Once stress fracture occurs in a patient with PDB, treatment to control PDB is difficult. In general, bisphosphonate is the first-line medication for the treatment of PDB. Treatment of PDB was challenging in our patient because she had already developed a stress fracture at the lateral femoral cortex. We determined continued bisphosphonate treatment to be inappropriate since her stress fracture developed after the administration of intravenous bisphosphonate. Therefore, calcitonin may be an alternative treatment option in patients with PDB who have already developed a stress fractures. Although calcitonin is the first effective medication used for the treatment of PDB, the requirement of daily injection and the frequency occurrence of flushing and nausea limited its acceptability to use in PDB patients.[
24] Nevertheless, calcitonin could be considered for short-term treatment of bone pain in PDB when bisphosphonate is contraindicated.[
34] A newer therapeutic regime that acts at the genetic level may be a promising future treatment prospect.
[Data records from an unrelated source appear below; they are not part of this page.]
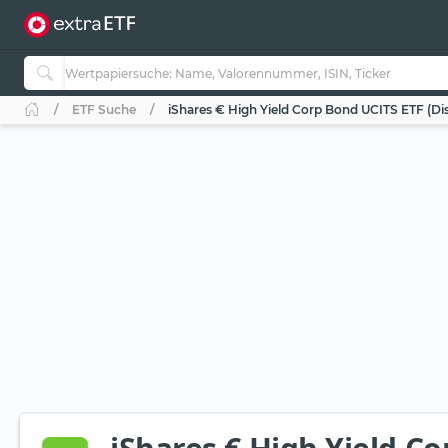
ETF Suche
iShares € High Yield Corp Bond UCITS ETF (Dis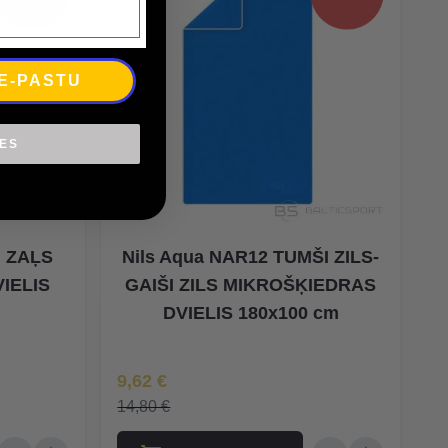
 E-PASTU
IES
I ZAĻS
Nils Aqua NAR12 TUMŠI ZILS-
IELIS
GAIŠI ZILS MIKROŠĶIEDRAS
DVIELIS 180x100 cm
Īpaša Cena
9,62 €
14,80 €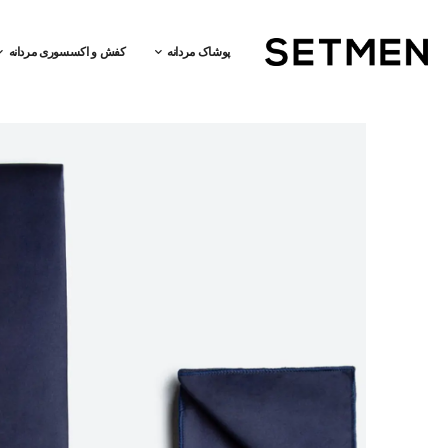
پوشاک مردانه
کفش و اکسسوری مردانه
Studies have already shown that a vast number of genes are regulated in PDB.[
35] The development of drugs to target specific genes may improve patient treatment outcomes by improving patient compliance with minimal or no risk.
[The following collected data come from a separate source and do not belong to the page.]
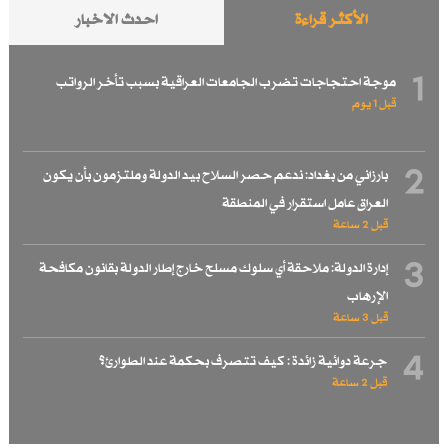
الأكثر قراءة
احدث الاخبار
1
موجة احتجاجات تضرب الجامعات العراقية بسبب تأخر الرواتب
قبل 1 یوم
2
بارزاني من بغداد: ندعم حصر السلاح بيد الدولة وملتزمون بأن يكون
العراق عامل استقرار في المنطقة
قبل 2 ساعة
3
إدارة الدولة: ملاحقة أي سلوك مسلح خارج إطار الدولة بقانون مكافحة
الإرهاب
قبل 3 ساعة
4
جرعة دوائية زائدة : كيف تتصرف بحكمة عند الطوارئ؟
قبل 2 ساعة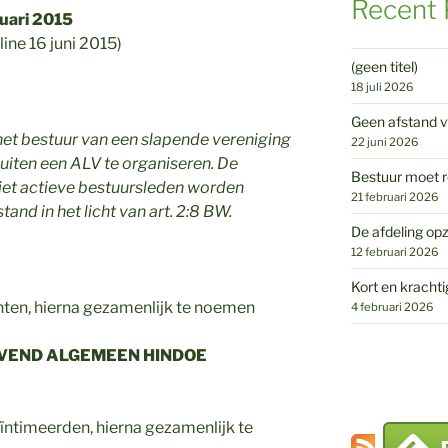
Recent 
uari 2015
line 16 juni 2015)
(geen titel)
18 juli 2026
Geen afstand v
 het bestuur van een slapende vereniging
22 juni 2026
luiten een ALV te organiseren. De
Bestuur moet r
niet actieve bestuursleden worden
21 februari 2026
stand in het licht van art. 2:8 BW.
De afdeling opz
12 februari 2026
Kort en krachti
anten, hierna gezamenlijk te noemen
4 februari 2026
VEND ALGEMEEN HINDOE
eïntimeerden, hierna gezamenlijk te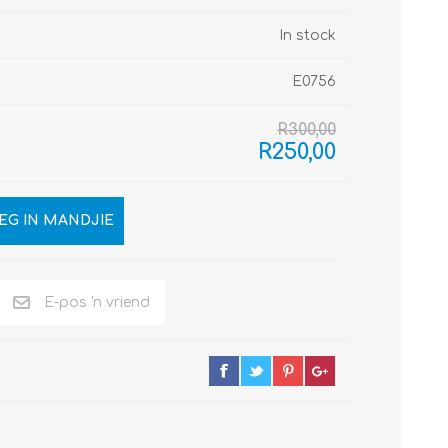
In stock
E0756
R300,00
R250,00
EG IN MANDJIE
The limitations of this study must be described. First, we were unable to conclusively establish whether a stress fracture that developed in our patient was caused by a combination of severe lateral femoral bowing and bisphosphonate or as a result of the natural course of PDB. Since there is persistent visibility of the fracture line at the lateral femoral cortex even after 5 years of discontinuation of bisphosphonate, it is possible that stress fracture occurred as a result of the disease process of PDB. Second, we were unable to explain the reason why the typical symptom of stress fracture occurred after only 5 doses of bisphosphonate therapy. Third, comparison of the femoral shaft before and after administration of bisphosphonate was not possible due to a scarcity of baseline radiographs and the fact that the baseline radiographic images were of the proximal part of the left femur only. Moreover and importantly, since the lesion is inconspicuous radiographically, there is a possibility that the fracture line was missed earlier and that it was present before bisphosphonate administration.
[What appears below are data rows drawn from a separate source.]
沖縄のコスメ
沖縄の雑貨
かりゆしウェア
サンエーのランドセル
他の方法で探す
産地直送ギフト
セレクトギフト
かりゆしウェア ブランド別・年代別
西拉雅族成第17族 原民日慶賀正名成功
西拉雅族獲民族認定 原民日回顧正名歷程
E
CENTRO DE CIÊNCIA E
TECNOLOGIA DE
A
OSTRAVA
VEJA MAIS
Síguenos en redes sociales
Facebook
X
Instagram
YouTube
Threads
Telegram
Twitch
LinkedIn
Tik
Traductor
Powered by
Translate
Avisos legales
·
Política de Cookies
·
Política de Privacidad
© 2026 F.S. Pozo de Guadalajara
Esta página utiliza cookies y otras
In conclusion, we describe a patient who was diagnosed with PDB that received intravenous bisphosphonate therapy but later developed a stress fracture. Although the cause of stress fracture in this patient is still unclear, this case highlights the importance of careful monitoring of patients with PDB for a stress fracture, especially in patients having lateral femoral bowing deformity that may lead to stress accumulation in that area and in those who receive prolonged or high-dose bisphosphonate. If a stress fracture occurred in patient with PDB, conservative management including a period of protected weight-bearing, rest, calcium and vitamin D supplementation, and stoppage of bisphosphonate use can be successfully performed.